Re: Popcount optimization using AVX512 - Mailing list pgsql-hackers

From Andres Freund
Subject Re: Popcount optimization using AVX512
Date
Msg-id 20240731004959.6ys24432n6xlgemk@awork3.anarazel.de
Whole thread Raw
In response to Re: Popcount optimization using AVX512  (Nathan Bossart <nathandbossart@gmail.com>)
Responses Re: Popcount optimization using AVX512
Re: Popcount optimization using AVX512
List pgsql-hackers
Hi,

On 2024-07-30 16:32:07 -0500, Nathan Bossart wrote:
> On Tue, Jul 30, 2024 at 02:07:01PM -0700, Andres Freund wrote:
> > Now, a reasonable counter-argument would be that only some of these macros are
> > defined for msvc ([1]).  However, as it turns out, the test is broken
> > today, as msvc doesn't error out when using an intrinsic that's not
> > "available" by the target architecture, it seems to assume that the caller did
> > a cpuid check ahead of time.
> > 
> > 
> > Check out [2], it shows the various predefined macros for gcc, clang and msvc.
> > 
> > 
> > ISTM that the msvc checks for xsave/avx512 being broken should be an open
> > item?
> 
> I'm not following this one.  At the moment, we always do a runtime check
> for the AVX-512 stuff, so in the worst case we'd check CPUID at startup and
> set the function pointers appropriately, right?  We could, of course, still
> fix it, though.

○ ○ ○ ○ ○ ○ ○

* Activity 1:
Answer these about the mailing list message on popcount optimization:
(a) Whose message does this one reply to?
(b) According to the quoted part, what does msvc seem to assume when code uses an intrinsic the target architecture doesn't offer?
(c) What does Nathan Bossart say is always done for the AVX-512 code?
* Activity 2:
Proceed with the mailing list message on popcount optimization, writing on from its last line.

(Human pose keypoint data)
○ ○ ○ ○ ○ ○ ○

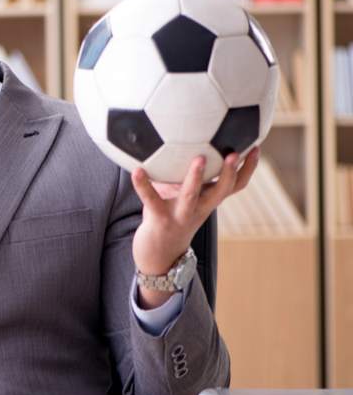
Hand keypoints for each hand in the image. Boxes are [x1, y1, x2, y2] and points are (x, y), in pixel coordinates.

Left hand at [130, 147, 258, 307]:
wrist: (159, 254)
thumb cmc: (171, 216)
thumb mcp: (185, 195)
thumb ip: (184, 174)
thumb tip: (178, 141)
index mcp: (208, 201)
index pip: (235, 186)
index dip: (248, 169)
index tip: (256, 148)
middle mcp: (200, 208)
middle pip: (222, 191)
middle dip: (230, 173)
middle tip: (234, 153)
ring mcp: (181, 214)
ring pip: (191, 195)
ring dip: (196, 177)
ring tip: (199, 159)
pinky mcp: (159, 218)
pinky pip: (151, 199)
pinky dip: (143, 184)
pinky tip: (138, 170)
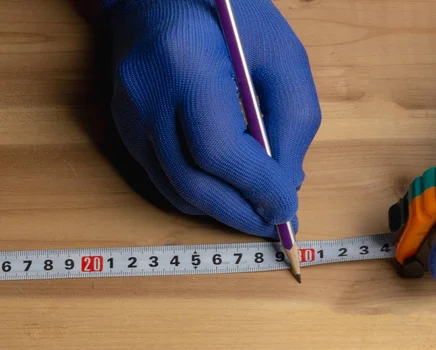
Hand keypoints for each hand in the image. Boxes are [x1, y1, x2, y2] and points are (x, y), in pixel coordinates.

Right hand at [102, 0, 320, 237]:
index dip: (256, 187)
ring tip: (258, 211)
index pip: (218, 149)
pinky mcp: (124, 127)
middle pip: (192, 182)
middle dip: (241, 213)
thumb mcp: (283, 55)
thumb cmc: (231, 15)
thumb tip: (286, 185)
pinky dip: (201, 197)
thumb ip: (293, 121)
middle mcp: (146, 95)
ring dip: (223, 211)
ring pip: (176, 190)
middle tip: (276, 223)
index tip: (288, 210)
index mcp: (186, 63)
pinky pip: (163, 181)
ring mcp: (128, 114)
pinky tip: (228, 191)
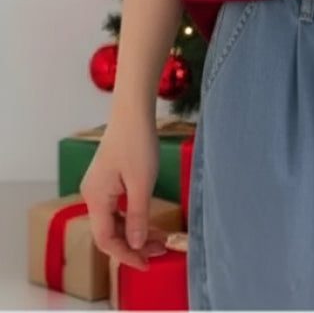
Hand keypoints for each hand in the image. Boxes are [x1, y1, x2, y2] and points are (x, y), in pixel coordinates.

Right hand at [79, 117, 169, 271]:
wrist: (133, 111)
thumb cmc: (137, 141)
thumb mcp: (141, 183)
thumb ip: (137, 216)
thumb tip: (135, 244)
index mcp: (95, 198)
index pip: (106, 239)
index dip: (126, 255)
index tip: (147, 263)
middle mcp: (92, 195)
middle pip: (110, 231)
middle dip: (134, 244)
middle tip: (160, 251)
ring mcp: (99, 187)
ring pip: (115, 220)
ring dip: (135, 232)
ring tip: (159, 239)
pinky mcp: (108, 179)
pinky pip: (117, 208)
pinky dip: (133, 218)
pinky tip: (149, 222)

○ ○ ○ ○ ○ ○ ○

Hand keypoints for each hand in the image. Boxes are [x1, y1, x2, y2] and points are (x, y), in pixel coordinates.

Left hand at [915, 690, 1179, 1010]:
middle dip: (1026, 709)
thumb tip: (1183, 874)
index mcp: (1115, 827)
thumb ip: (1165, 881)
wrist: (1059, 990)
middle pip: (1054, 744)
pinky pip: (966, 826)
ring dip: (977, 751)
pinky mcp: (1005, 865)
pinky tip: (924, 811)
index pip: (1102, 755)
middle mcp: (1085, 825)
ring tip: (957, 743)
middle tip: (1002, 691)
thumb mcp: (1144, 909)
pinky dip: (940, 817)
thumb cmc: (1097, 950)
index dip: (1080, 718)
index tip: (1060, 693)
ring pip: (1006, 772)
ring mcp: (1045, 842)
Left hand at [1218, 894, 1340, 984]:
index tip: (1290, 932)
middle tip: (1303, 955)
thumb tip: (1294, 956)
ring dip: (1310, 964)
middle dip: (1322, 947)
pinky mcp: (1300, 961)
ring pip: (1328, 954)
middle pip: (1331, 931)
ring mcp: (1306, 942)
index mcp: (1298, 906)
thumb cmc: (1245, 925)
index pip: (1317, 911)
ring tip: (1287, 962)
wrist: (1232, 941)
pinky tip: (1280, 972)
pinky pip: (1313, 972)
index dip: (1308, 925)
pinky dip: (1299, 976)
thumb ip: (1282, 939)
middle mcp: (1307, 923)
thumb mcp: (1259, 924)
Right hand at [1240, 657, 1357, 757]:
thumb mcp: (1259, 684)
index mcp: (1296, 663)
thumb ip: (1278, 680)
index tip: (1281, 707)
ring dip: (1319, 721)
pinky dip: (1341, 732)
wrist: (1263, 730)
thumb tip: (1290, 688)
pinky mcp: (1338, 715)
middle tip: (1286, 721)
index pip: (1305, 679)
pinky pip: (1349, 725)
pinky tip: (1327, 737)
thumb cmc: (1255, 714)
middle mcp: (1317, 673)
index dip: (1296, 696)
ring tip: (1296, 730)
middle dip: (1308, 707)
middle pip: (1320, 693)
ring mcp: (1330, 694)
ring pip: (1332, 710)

○ ○ ○ ○ ○ ○ ○

* Response area 1:
(a) Nathan Bossart's.
(b) That the caller did a cpuid check ahead of time.
(c) A runtime check, so in the worst case CPUID is checked at startup and the function pointers are set accordingly.

* Response area 2:
Ah, I somehow thought we'd avoid the runtime check in case we determine at
compile time we don't need any extra flags to enable the AVX512 stuff (similar
to how we deal with crc32). But it looks like that's not the case - which
seems pretty odd to me:

This turns something that can be a single instruction into an indirect
function call, even if we could know that it's guaranteed to be available for
the compilation target, due to -march=....

It's one thing for the avx512 path to have that overhead, but it's
particularly absurd for pg_popcount32/pg_popcount64, where

a) The function call overhead is a larger proportion of the cost.
b) the instruction is almost universally available, including in the
   architecture baseline x86-64-v2, which several distros are using as the
   x86-64 baseline.


Why are we actually checking for xsave? We're not using xsave itself and I
couldn't find a comment in 792752af4eb5 explaining what we're using it as a
proxy for?  Is that just to know if _xgetbv() exists?  Is it actually possible
that xsave isn't available when avx512 is?

Greetings,

Andres Freund



pgsql-hackers by date:

Previous
From: Tom Lane
Date:
Subject: Re: Do we still need parent column in pg_backend_memory_context?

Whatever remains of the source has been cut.